Excerpted data —
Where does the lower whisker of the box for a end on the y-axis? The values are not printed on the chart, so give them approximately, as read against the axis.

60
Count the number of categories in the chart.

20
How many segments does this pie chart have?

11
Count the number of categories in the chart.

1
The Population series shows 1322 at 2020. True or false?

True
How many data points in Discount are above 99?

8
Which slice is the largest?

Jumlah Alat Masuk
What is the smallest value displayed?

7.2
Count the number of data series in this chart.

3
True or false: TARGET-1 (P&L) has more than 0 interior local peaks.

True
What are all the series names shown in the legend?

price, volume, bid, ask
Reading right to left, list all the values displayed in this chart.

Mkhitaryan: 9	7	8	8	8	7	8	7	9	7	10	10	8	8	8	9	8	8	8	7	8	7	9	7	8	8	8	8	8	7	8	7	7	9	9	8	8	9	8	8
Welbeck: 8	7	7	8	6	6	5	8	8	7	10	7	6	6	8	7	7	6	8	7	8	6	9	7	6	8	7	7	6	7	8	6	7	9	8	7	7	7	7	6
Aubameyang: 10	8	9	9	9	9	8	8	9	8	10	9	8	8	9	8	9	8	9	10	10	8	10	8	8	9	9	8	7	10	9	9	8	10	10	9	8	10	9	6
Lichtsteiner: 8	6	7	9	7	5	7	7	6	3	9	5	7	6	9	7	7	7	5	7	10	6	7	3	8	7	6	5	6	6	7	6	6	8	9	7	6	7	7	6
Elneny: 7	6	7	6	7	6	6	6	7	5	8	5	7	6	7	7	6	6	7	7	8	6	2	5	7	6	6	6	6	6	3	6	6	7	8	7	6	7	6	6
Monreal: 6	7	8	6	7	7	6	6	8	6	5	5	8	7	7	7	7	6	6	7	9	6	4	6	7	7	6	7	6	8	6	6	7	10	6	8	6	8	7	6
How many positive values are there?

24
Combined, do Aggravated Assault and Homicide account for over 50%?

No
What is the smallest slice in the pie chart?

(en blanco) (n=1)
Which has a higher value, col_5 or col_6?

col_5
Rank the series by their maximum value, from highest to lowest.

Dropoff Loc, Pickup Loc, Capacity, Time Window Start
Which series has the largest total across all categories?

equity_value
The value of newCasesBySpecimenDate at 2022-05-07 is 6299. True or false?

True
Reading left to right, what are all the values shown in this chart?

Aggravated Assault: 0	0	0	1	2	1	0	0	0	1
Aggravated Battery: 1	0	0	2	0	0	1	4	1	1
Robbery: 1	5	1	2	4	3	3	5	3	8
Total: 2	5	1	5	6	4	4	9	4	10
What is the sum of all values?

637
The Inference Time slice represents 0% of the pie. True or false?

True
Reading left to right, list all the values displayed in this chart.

The task —
Pull out each line of the data above that contains the string "largest", matching case exactly.

Solution to this problem —
Which slice is the largest?
Which series has the largest total across all categories?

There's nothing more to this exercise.